Istnieje w Europie jeden wyjątek, nawet bardziej radykalny w niektórych aspektach niż USA. Mowa o Szwajcarii, gdzie wolność nie jest pustą deklaracją, a dostępność broni powszechna. (I prosimy nie czepiać się kwestii praw wyborczych kobiet w Szwajcarii, bo to temat na inną rozmowę.)

To taka „Ameryka” w miniaturze, tylko „bardziej”, a dodatkowym czynnikiem sprzyjającym niezależności jest tam geografia.

Ktokolwiek spróbowałby podbić ten kraj, nadziałby się na niemal cały naród gotowy do walki w górskich, niewygodnych do prowadzenia ofensywy warunkach.

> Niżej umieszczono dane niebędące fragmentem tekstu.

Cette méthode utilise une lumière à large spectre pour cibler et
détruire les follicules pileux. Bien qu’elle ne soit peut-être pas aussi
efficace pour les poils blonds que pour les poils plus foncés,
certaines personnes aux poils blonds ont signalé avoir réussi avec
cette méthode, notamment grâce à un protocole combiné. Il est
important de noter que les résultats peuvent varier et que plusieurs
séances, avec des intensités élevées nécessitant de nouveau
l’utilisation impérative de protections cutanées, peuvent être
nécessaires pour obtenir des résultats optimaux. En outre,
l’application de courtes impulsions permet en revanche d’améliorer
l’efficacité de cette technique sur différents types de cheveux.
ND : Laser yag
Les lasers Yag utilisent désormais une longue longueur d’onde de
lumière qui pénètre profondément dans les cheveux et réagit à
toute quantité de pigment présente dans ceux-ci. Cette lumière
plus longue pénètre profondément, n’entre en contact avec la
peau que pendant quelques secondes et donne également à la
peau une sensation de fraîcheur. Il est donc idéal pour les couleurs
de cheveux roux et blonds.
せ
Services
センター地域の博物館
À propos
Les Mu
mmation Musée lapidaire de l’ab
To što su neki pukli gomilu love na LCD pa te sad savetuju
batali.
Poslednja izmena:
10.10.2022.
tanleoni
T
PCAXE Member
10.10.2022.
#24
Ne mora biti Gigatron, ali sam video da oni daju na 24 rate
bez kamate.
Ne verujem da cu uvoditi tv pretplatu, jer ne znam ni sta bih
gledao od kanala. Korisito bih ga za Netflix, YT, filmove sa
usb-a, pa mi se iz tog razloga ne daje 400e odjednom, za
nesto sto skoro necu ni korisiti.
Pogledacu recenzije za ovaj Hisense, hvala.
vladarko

Jak widać, neutralność Szwajcarii miała i ma nadal nie tylko polityczne przyczyny.

Drugi kraj, wyłamujący się z europejskiego schematu pod kątem powszechnego dostępu do broni, to Finlandia.

Znajomość obchodzenia się z bronią wymusza tu matka natura, np. poprzez możliwość spotkanie niedźwiedzia na spacerze.

Równie jednak istotnym powodem jest konieczność stałej gotowości do konfliktu z innym niedźwiedziem, wielkim i zza wschodniej granicy.

Wojna zimowa z 1939-40 r. dostarcza tu wszystkich koniecznych argumentów.

Spójrzcie więc Państwo na dzieje Polski z zaznaczonej powyżej perspektywy.

W dwudziestoleciu międzywojennym można by nieco niuansować temat, gdyż czasy były „gorące” i perspektywa konfliktu non stop czaiła się za wschodnim bądź zachodnim „rogiem”.

Już PRL jednak to z oczywistych względów rozbrajanie narodu, nawet w sensie dosłownym, gdyż po wojnie broń była powszechnie dostępna.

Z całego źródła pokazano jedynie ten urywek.